Data-efficient transformer-based 3D object detection
This thesis work intends to study 3D point clouds object detection from indoor scenes. 3D object detection aims to recognize classes of object categories and locate them by drawing a bounding box around an object. To achieve this final goal of predicting a set of bounding boxes from an input scan, a machine learning model must extract necessary features that describe the scene points. Nevertheless, at this moment, 3D scene under- standing poses a challenge, as 3D point cloud data is unique: it is orderless, sparse, and continuous. Recent 3D detection models rely on Transformer architecture due to its natural ability to abstract global context features. One is the 3DETR network - a pure transformer-based model designed to generate 3D boxes on indoor dataset scans. It is generally known that transformers are data-hungry. However, data collection and annotation in 3D are more challenging than in 2D. Thus, our goal is to study the data-hungriness of the 3DETR-m model and propose a solution for its data efficiency. Our methodology is based on the observation that PointNet++ provides more locally aggregated features that can be useful to support 3DETR-m prediction on small dataset problem. We suggest three methods of backbone fusion that are based on addition (Fusion I), concatenation (Fusion II), and replacement (Fusion III). We utilize pre-trained weights from the Group-free model trained on the SUN RGB-D dataset.
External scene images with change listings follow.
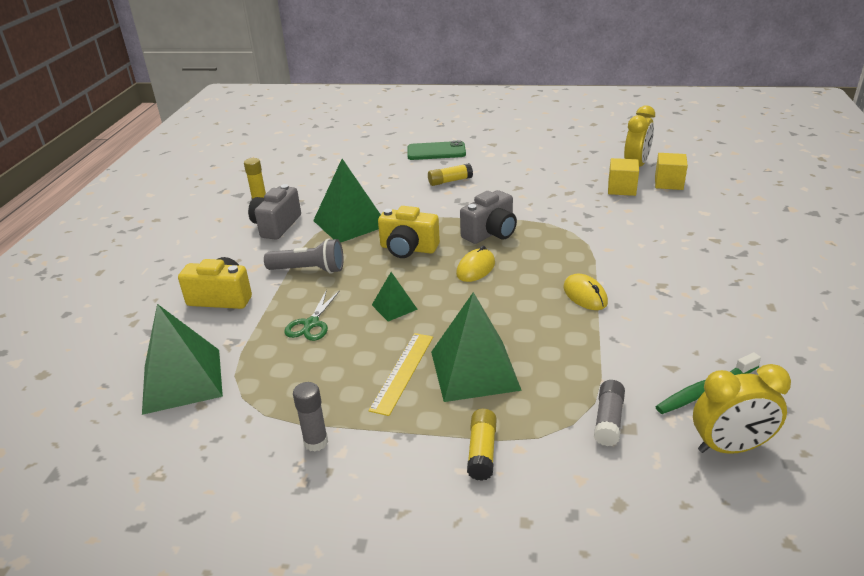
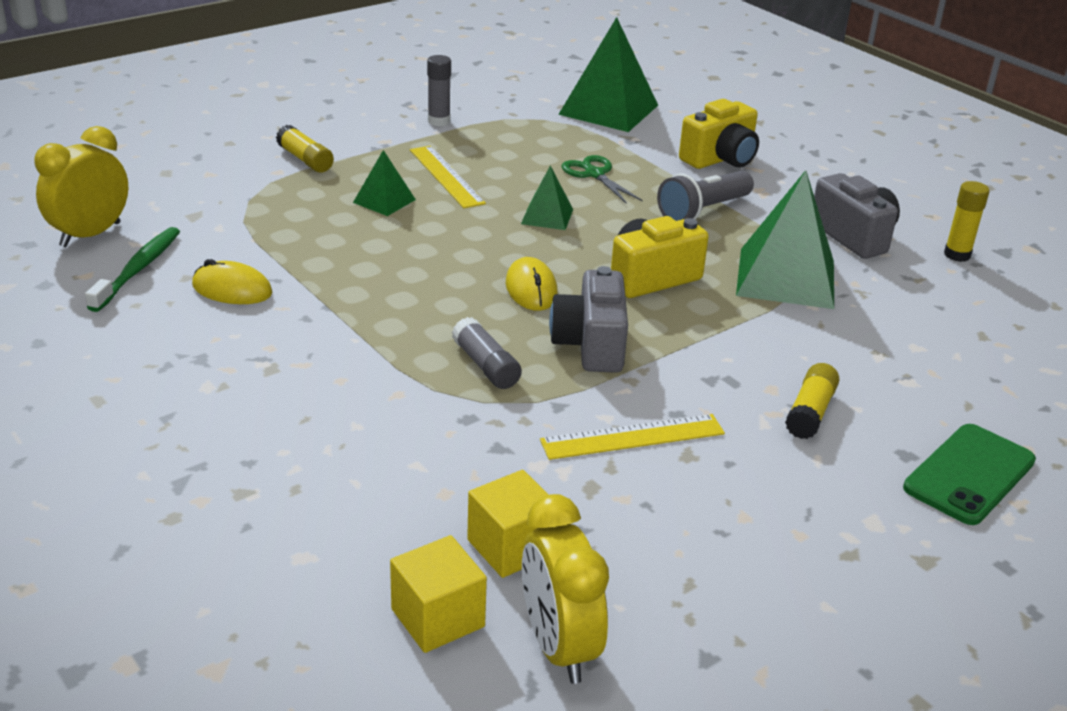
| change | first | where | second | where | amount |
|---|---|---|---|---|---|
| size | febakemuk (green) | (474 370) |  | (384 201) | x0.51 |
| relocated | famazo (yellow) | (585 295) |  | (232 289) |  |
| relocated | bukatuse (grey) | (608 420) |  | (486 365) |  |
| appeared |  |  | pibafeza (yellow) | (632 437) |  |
The proposed 3DETR-m outperforms the original model in all data proportions (10%, 25%, 50%, 75%, and 100%). We improve 3DETR-m paper results by 1.46% and 2.46% in mAP@25 and mAP@50 on the full dataset. Hence, we believe our research efforts can provide new insights into the data- hungriness issue of 3D transformer detectors and inspire the usage of pre-trained models in 3D as one way towards data efficiency.
A. Nurakhmetova, "Data-efficient transformer-based 3D object detection", M.S. Thesis, Computer Vision, MBZUAI, Abu Dhabi, UAE, 2022.